Design And Implement Of Project Management System Security Based On J2EE

With the development of Internet technology, enterprise information systems, such as e-commerce and e-government, are developing rapidly. The information technology management model is gradually challenging the traditional management model. Internet technology development, especially J2EE technology, has become more and more mature as a platform for Web, and make the project management information close to us. But while people are demanding the function of project management system increasingly, the system security problems tend to be overlooked. This thesis is to construct an open, flexible Project Management System to provide a relatively safe solution.Information security is in the forefront of world problems in information science. In order to protect the security of data, people have made substantial achievements in many areas. There are a lot of relatively safe encryption algorithm and digital signature algorithm. J2EE which is the enterprise edition of java 2 platform has very important position about its platform independence and integration. So the research by the Project Management System based on J2EE security issues had practice significance.This thesis researched Security Mechanism of J2EE, and designed and implemented the security system of Project Management System. In identity authentication, system not only used in the traditional way, Single Identity Autehntication, but also provided a Unique Identity Authentication to avoid duplication by more users of the system, also ensured the user only have a legal status in Enterprise Information System.
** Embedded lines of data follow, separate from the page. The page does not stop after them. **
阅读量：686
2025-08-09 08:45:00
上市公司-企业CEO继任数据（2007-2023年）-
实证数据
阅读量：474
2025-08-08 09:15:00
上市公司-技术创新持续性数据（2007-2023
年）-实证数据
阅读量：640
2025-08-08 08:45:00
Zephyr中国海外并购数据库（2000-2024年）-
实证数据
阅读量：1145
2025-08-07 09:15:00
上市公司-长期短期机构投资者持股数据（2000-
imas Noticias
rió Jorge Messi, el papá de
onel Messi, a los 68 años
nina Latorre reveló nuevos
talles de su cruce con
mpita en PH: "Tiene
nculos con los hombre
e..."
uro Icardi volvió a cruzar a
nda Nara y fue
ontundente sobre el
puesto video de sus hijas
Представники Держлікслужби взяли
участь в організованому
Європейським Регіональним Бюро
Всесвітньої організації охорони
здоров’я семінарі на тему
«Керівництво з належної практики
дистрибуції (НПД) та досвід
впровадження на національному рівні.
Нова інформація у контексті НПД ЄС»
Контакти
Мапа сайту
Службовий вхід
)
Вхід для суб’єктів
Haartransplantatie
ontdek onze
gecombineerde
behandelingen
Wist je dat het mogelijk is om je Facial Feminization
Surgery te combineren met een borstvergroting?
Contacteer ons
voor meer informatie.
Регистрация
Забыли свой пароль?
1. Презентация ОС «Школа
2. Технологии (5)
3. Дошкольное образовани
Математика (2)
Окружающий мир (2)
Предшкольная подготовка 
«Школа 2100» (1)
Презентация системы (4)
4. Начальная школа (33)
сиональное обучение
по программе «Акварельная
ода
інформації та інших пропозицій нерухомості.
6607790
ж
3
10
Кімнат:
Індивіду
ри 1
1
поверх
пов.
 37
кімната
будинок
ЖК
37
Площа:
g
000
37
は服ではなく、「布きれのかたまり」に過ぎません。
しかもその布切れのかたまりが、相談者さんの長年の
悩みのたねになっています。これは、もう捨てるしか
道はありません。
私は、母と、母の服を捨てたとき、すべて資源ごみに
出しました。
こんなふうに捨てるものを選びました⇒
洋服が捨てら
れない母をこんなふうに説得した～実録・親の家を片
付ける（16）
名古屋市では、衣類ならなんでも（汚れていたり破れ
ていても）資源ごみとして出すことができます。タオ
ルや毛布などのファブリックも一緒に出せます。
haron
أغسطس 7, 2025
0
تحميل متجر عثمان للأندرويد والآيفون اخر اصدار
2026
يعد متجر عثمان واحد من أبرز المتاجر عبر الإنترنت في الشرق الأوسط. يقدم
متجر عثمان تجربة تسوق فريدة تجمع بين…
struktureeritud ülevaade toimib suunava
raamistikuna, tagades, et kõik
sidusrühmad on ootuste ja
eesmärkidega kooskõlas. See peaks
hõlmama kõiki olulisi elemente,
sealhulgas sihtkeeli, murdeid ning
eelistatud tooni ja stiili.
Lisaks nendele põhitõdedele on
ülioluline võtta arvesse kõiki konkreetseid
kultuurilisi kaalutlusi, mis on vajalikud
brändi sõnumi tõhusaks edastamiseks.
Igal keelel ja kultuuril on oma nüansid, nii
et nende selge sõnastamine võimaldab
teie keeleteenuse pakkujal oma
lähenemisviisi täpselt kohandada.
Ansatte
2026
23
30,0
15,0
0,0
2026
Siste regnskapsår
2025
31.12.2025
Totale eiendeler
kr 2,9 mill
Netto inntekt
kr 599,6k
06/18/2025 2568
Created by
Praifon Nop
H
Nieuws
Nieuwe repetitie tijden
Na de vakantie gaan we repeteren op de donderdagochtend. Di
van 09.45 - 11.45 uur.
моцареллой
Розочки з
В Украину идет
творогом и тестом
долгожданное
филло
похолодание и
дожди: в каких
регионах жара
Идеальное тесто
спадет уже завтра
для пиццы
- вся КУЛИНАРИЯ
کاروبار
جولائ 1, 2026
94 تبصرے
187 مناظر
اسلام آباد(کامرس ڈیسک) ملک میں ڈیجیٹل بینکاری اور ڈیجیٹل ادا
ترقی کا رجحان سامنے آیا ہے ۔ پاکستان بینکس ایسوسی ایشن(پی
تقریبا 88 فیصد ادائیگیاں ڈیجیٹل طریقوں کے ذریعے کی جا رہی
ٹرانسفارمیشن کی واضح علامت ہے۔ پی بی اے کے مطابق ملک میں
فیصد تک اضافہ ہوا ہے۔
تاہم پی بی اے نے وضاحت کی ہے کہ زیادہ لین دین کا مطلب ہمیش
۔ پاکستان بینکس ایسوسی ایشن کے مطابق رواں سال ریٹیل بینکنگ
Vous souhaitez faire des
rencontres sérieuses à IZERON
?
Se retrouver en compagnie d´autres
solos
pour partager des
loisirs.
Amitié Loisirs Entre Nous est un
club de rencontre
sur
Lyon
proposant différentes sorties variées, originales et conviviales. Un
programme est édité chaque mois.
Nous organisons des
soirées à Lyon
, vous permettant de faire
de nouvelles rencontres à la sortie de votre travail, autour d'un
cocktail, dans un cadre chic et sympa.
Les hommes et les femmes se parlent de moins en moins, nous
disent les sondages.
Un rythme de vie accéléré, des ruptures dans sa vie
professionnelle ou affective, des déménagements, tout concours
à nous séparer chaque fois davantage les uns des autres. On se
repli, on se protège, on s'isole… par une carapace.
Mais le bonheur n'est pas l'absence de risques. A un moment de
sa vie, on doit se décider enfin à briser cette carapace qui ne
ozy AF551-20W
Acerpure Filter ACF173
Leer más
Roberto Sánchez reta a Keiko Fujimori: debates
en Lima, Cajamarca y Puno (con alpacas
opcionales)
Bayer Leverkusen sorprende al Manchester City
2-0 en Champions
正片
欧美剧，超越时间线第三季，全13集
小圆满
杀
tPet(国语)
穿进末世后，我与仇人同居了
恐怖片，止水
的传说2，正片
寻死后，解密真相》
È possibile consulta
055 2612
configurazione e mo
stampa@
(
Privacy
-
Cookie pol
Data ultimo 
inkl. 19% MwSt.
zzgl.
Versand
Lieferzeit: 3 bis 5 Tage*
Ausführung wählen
In access control, system used advanced access control mechanism——Dynamic Role-Based Access Control. This model connected the system roles to project progress, and avoided potential safety problems caused by human factors. In other hand of Project Management Security, we used the digital signature to ensure the data integrity and non-repudiation, and used HTTPS to apply security transmit.This thesis implemented the security system, which is consist many modules of the server and client of Single Identity Authentication, the server and client of Unique Identity Authentication, Access Control, Digital Signature, CA Center and the Transfer Security. Finally, it provided the data structure of system to save the modules' background information.